田中はプロ通算でも1.83個、石川は同1.81個だ。特に大卒20年目の石川は、ストレートの平均球速が132.7キロでも日本シリーズで71年ぶりの「40代勝利」をマークした。投手にコントロールが大切なことを再認識させる投球だった。
ヤクルト奥川恭伸は驚異の与四球率0.86
2021年の規定投球回以上で2.00個以内は、セ・リーグでは大野雄大1.63個(中日=7勝11敗)と大瀬良大地1.90個(広島=10勝5敗)。パ・リーグでは加藤貴之1.26個(日本ハム=6勝7敗)、田中将大1.68個(楽天=4勝9敗)、山本由伸1.86個(オリックス=18勝5敗)の計5人しかいない。
一方、今井達也(西武=8勝8敗)は与四球率5.63で制球難を露呈した。ただ、今井が8勝8敗と五分の星だったのに対し、上記の大野、田中、加藤の3人は負け越し。個人的な勝ち負けに関係なく「試合を作る」という点ではきちんと評価されるべきだろう。ちなみに大瀬良はQS率も87.0%と優秀な数字を残している。

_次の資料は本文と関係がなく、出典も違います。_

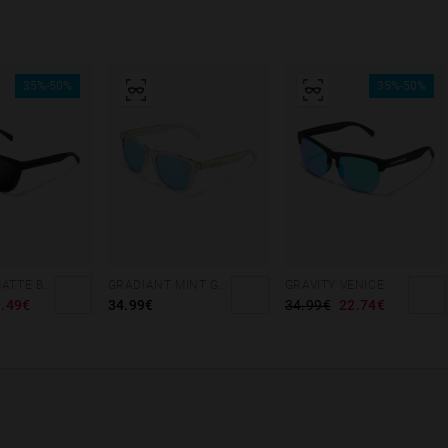
35%-50%
35%-50%
REGULAR MATTE BLACK - DARK
GRADIANT MINT GREEN /PINK - ICE POLARIZED
GRAVITY VENICE
.49€
34.99€
34.99€
22.74€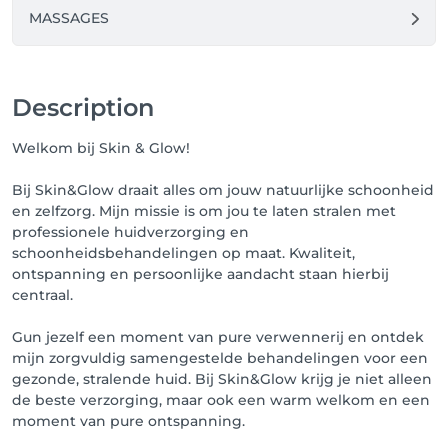
MASSAGES
Description
Welkom bij Skin & Glow!
Bij Skin&Glow draait alles om jouw natuurlijke schoonheid
en zelfzorg. Mijn missie is om jou te laten stralen met
professionele huidverzorging en
schoonheidsbehandelingen op maat. Kwaliteit,
ontspanning en persoonlijke aandacht staan hierbij
centraal.
Gun jezelf een moment van pure verwennerij en ontdek
mijn zorgvuldig samengestelde behandelingen voor een
gezonde, stralende huid. Bij Skin&Glow krijg je niet alleen
de beste verzorging, maar ook een warm welkom en een
moment van pure ontspanning.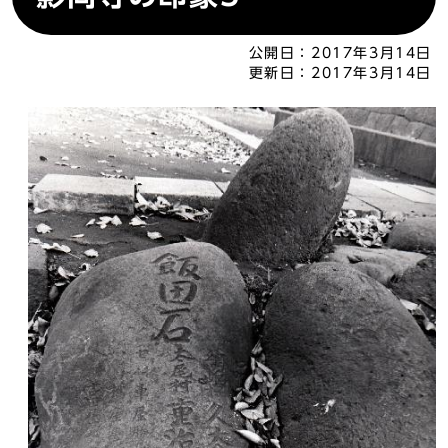
公開日：
2017年3月14日
更新日：
2017年3月14日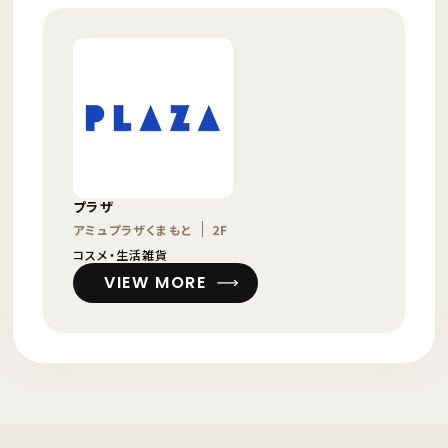
プラザ
アミュプラザくまもと
2F
コスメ・生活雑貨
VIEW MORE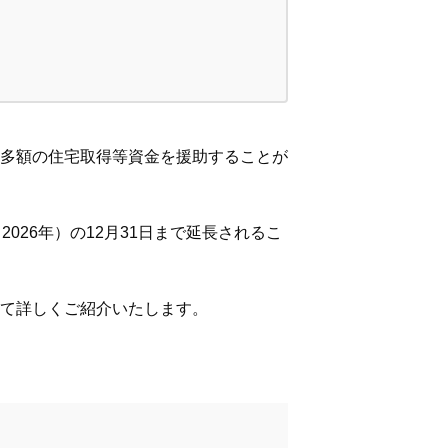
多額の住宅取得等資金を援助することが
026年）の12月31日まで延長されるこ
て詳しくご紹介いたします。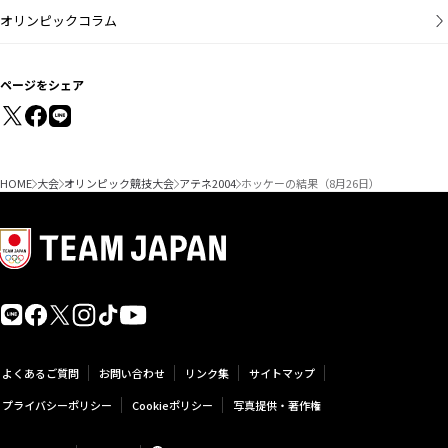
オリンピックコラム
ページをシェア
HOME
大会
オリンピック競技大会
アテネ2004
ホッケーの結果（8月26日）
よくあるご質問
お問い合わせ
リンク集
サイトマップ
プライバシーポリシー
Cookieポリシー
写真提供・著作権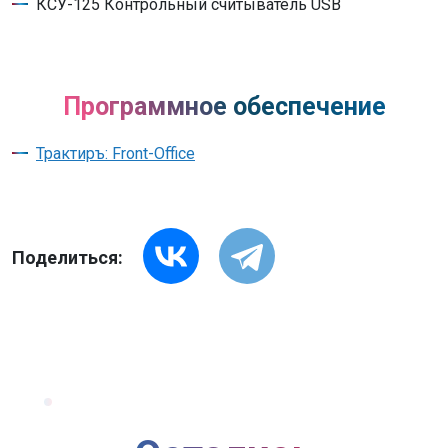
КСУ-125 Контрольный считыватель USB
Программное обеспечение
Трактиръ: Front-Office
Поделиться: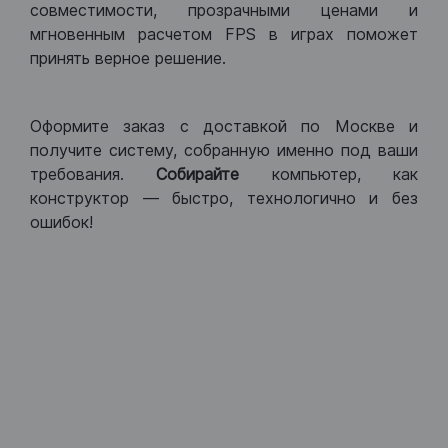
совместимости, прозрачными ценами и
мгновенным расчетом FPS в играх поможет
принять верное решение.
Оформите заказ с доставкой по Москве и
получите систему, собранную именно под ваши
требования.
Собирайте
компьютер, как
конструктор — быстро, технологично и без
ошибок!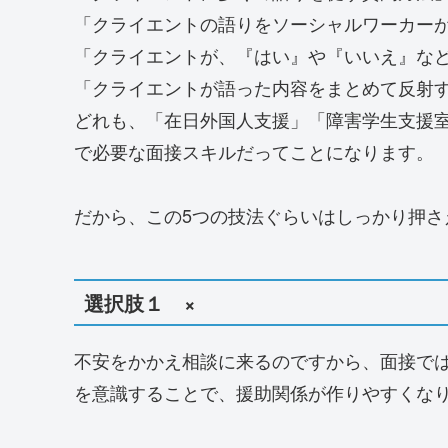
「クライエントの語りをソーシャルワーカー
「クライエントが、『はい』や『いいえ』な
「クライエントが語った内容をまとめて反射
どれも、「在日外国人支援」「障害学生支援
で必要な面接スキルだってことになります。
だから、この5つの技法ぐらいはしっかり押さ
選択肢１ ×
不安をかかえ相談に来るのですから、面接で
を意識することで、援助関係が作りやすくな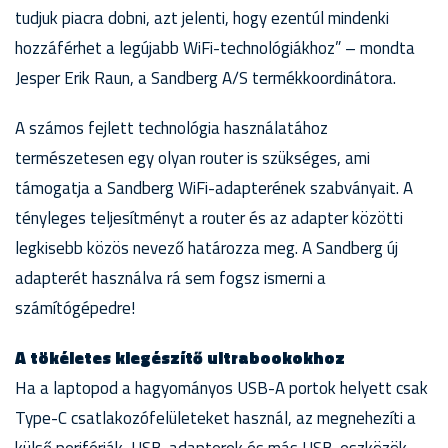
tudjuk piacra dobni, azt jelenti, hogy ezentúl mindenki
hozzáférhet a legújabb WiFi-technológiákhoz” – mondta
Jesper Erik Raun, a Sandberg A/S termékkoordinátora.
A számos fejlett technológia használatához
természetesen egy olyan router is szükséges, ami
támogatja a Sandberg WiFi-adapterének szabványait. A
tényleges teljesítményt a router és az adapter közötti
legkisebb közös nevező határozza meg. A Sandberg új
adapterét használva rá sem fogsz ismerni a
számítógépedre!
A tökéletes kiegészítő ultrabookokhoz
Ha a laptopod a hagyományos USB-A portok helyett csak
Type-C csatlakozófelületeket használ, az megnehezíti a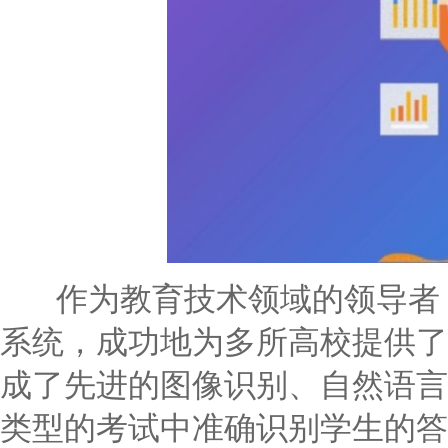
作为教育技术领域的领导者，
系统，成功地为多所高校提供了
成了先进的图像识别、自然语言
类型的考试中准确识别学生的答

日本一に輝いたヤクルトの奥川恭伸(ヤクルト)は規定投球回には達しなかったものの、驚異の与四球率0.86個で9勝4敗だった。過去には日米通算134勝93敗128セーブ104ホールドの上原浩治(巨人ほか)が、特筆ものの1.26個をマークしている。投手にとってコントロールが重要なことは間違いない。